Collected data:

━━━━━━━━━━━━━━━━━━━━

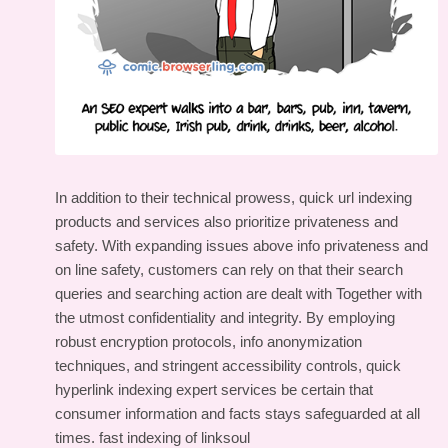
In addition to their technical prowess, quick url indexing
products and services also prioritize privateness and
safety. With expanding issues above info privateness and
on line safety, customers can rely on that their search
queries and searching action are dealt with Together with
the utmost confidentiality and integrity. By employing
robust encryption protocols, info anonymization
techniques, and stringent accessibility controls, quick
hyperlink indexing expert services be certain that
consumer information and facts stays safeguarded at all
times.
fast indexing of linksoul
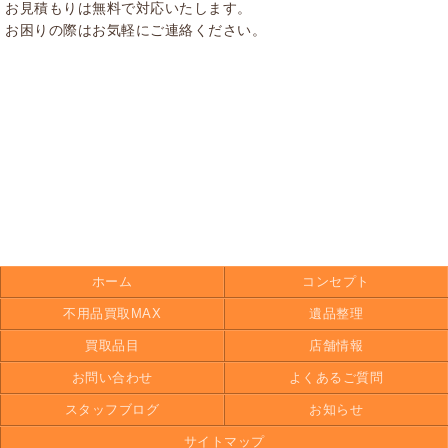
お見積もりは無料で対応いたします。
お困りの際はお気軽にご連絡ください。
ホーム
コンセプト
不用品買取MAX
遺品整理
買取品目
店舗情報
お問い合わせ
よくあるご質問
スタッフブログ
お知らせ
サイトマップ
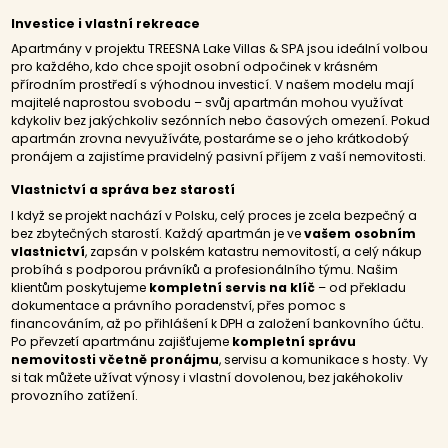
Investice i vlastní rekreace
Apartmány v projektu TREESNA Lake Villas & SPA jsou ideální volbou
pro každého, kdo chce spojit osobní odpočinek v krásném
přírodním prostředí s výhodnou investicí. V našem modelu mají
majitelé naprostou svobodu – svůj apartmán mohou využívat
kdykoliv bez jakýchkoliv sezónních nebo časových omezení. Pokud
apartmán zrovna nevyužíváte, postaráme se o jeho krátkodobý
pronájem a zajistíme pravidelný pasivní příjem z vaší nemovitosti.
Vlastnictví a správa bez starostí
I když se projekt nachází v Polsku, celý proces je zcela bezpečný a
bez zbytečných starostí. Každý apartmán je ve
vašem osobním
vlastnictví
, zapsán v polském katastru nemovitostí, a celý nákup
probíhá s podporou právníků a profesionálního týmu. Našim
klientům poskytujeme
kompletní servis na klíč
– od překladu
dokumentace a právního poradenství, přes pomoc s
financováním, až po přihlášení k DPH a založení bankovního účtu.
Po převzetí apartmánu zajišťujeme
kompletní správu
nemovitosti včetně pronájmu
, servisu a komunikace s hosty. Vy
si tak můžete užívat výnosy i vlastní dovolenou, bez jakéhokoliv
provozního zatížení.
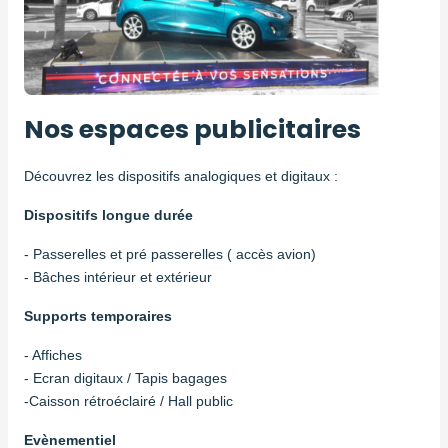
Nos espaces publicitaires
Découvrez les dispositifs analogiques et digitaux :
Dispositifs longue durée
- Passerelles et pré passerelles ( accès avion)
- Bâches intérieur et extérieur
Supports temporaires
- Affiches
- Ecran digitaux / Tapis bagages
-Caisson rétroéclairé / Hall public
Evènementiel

━━━━━━━━━━━━━━━━━━━━

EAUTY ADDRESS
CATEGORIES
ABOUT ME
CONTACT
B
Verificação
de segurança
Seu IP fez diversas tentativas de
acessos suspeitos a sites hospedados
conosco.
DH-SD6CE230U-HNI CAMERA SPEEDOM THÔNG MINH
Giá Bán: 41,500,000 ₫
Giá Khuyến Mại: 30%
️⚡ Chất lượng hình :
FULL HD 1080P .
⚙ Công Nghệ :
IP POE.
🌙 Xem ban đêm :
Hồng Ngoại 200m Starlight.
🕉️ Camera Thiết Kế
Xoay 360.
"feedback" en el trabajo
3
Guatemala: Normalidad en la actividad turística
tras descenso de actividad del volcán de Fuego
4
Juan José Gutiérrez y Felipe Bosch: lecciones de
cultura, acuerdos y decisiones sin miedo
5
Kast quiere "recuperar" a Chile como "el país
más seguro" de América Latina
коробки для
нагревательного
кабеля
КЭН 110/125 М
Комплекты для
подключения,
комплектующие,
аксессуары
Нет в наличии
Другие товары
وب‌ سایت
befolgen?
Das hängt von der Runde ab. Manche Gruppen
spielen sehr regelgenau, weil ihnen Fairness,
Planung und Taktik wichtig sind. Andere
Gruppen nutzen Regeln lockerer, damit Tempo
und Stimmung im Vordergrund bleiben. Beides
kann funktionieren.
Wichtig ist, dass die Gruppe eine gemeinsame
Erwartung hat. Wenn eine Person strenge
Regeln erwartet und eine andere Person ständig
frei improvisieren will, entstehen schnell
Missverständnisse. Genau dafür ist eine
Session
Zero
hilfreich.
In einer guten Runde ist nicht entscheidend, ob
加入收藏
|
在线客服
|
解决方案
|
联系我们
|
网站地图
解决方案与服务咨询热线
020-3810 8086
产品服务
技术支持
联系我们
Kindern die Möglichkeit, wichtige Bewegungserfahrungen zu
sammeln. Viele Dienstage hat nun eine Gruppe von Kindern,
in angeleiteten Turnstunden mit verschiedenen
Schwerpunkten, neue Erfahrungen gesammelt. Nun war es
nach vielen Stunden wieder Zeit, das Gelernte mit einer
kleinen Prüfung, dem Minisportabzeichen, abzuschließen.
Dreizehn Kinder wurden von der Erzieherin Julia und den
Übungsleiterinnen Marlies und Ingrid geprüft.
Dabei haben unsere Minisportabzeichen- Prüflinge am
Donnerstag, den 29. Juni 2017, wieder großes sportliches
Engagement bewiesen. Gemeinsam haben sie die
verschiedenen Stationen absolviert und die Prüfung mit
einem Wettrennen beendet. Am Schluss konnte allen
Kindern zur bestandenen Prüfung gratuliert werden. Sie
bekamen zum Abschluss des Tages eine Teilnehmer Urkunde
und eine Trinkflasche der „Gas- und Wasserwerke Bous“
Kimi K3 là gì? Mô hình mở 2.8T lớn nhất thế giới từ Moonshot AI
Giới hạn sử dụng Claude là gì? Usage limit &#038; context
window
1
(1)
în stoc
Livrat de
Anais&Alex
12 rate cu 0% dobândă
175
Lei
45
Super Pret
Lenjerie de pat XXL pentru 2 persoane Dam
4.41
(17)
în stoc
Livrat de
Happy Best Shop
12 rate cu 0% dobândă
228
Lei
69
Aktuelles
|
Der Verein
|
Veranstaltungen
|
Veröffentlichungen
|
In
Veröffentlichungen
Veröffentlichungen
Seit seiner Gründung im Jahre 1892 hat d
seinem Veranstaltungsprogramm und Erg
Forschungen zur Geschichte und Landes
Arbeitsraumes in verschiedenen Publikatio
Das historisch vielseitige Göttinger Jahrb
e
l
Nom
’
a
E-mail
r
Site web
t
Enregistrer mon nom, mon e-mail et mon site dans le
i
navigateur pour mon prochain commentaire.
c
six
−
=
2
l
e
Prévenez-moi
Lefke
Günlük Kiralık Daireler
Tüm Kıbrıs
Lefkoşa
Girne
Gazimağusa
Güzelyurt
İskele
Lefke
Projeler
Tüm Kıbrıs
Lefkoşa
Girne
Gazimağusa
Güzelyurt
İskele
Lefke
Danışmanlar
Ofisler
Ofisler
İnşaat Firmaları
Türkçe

━━━━━━━━━━━━━━━━━━━━

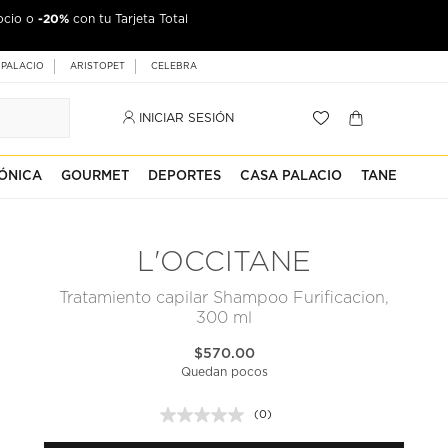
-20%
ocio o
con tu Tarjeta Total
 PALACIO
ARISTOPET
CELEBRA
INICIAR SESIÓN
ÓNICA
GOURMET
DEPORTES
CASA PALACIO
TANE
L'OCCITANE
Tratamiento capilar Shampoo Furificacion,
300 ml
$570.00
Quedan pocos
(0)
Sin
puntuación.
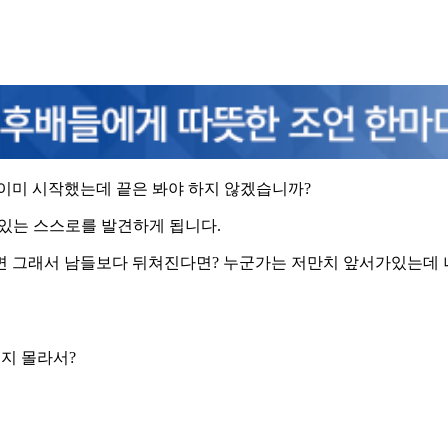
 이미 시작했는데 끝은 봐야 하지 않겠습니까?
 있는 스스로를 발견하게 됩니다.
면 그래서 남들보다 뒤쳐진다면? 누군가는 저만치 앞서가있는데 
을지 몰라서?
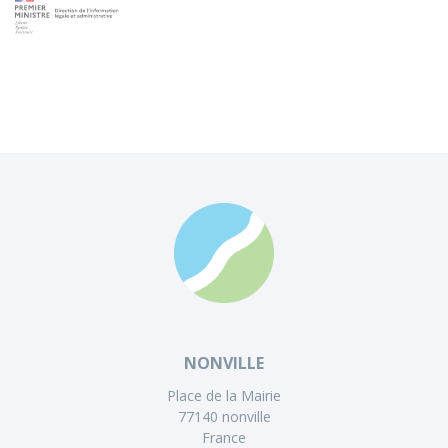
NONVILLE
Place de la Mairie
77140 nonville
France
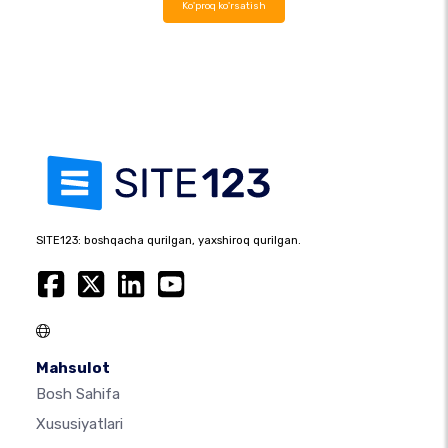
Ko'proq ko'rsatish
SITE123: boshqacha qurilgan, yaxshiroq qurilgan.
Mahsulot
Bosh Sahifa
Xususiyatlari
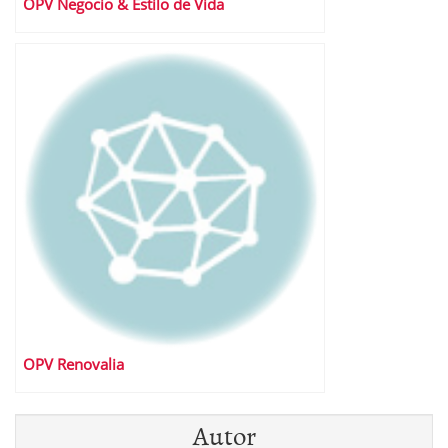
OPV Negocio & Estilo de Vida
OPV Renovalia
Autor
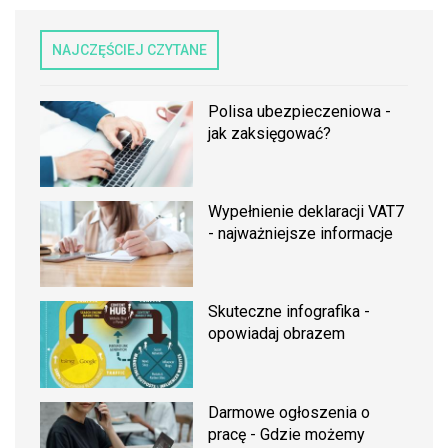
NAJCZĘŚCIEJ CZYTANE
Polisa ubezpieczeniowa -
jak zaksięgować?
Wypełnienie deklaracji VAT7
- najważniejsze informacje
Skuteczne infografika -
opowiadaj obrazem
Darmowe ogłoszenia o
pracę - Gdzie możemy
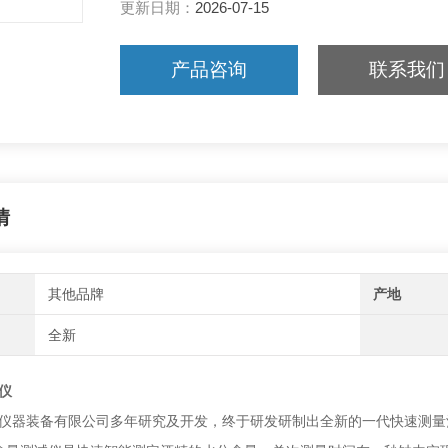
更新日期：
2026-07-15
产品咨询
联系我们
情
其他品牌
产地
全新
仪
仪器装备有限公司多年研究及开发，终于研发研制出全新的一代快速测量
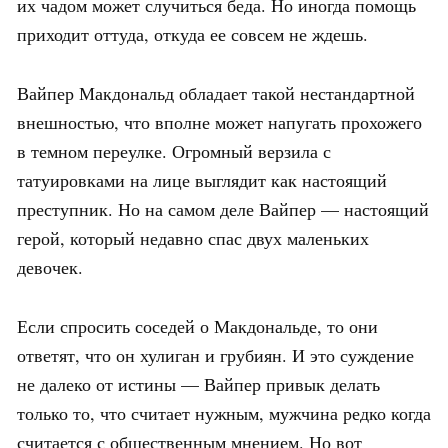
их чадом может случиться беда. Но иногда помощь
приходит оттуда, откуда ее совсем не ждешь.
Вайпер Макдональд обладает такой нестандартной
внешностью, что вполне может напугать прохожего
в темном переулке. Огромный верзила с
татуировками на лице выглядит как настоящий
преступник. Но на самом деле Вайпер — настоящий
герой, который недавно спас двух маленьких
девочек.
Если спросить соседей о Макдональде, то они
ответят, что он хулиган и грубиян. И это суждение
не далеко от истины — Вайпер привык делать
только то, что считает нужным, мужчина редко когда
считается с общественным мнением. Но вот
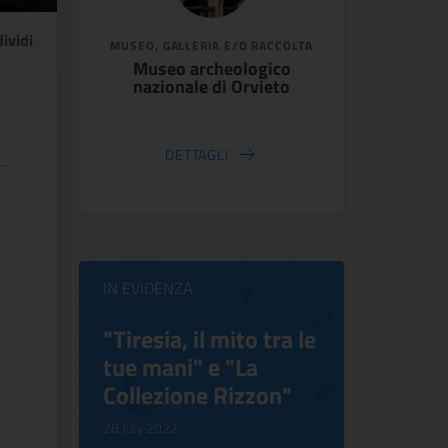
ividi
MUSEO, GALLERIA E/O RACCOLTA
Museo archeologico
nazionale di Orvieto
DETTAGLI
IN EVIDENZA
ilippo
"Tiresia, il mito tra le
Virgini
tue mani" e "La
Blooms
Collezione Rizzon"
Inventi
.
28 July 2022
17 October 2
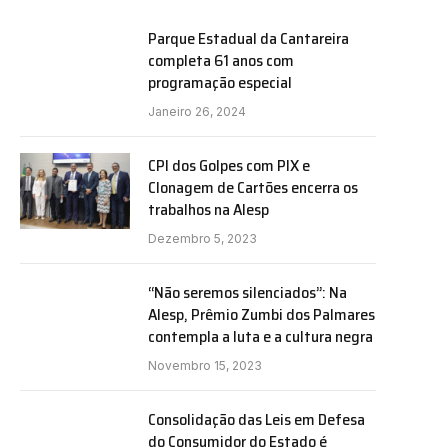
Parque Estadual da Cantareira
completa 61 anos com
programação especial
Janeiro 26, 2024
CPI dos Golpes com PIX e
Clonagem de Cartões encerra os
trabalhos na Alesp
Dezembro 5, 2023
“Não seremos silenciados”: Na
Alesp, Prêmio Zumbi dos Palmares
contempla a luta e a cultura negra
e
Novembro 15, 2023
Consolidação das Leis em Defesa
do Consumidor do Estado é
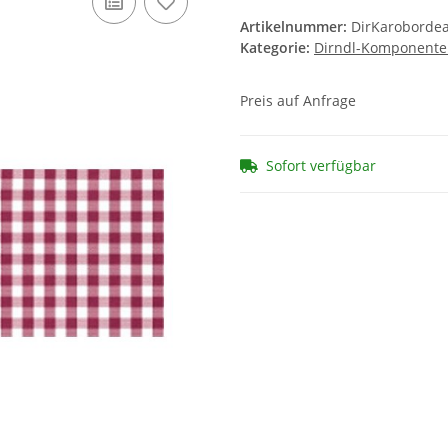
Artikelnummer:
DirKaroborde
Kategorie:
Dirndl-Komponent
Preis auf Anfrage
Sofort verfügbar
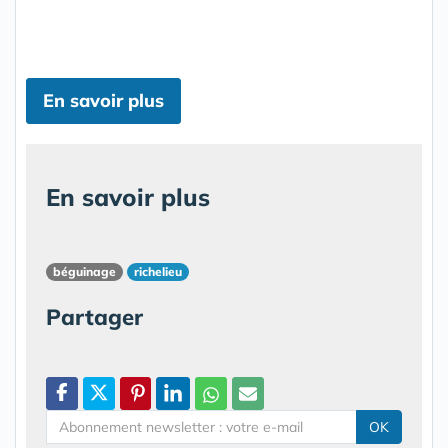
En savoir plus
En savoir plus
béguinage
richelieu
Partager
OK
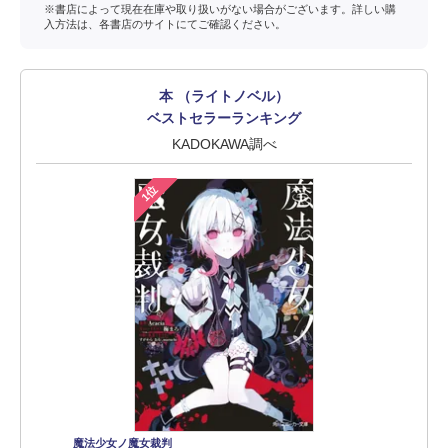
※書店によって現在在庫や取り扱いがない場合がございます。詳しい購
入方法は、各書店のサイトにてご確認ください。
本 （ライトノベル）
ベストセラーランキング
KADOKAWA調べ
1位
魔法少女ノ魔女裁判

━━━━━━━━━━━━━━━━━━━━

JOB
Pick out each line in the collected data above that contains the string "mail", matching case exactly, and copy those lines.

RESULT
E-mail
Enregistrer mon nom, mon e-mail et mon site dans le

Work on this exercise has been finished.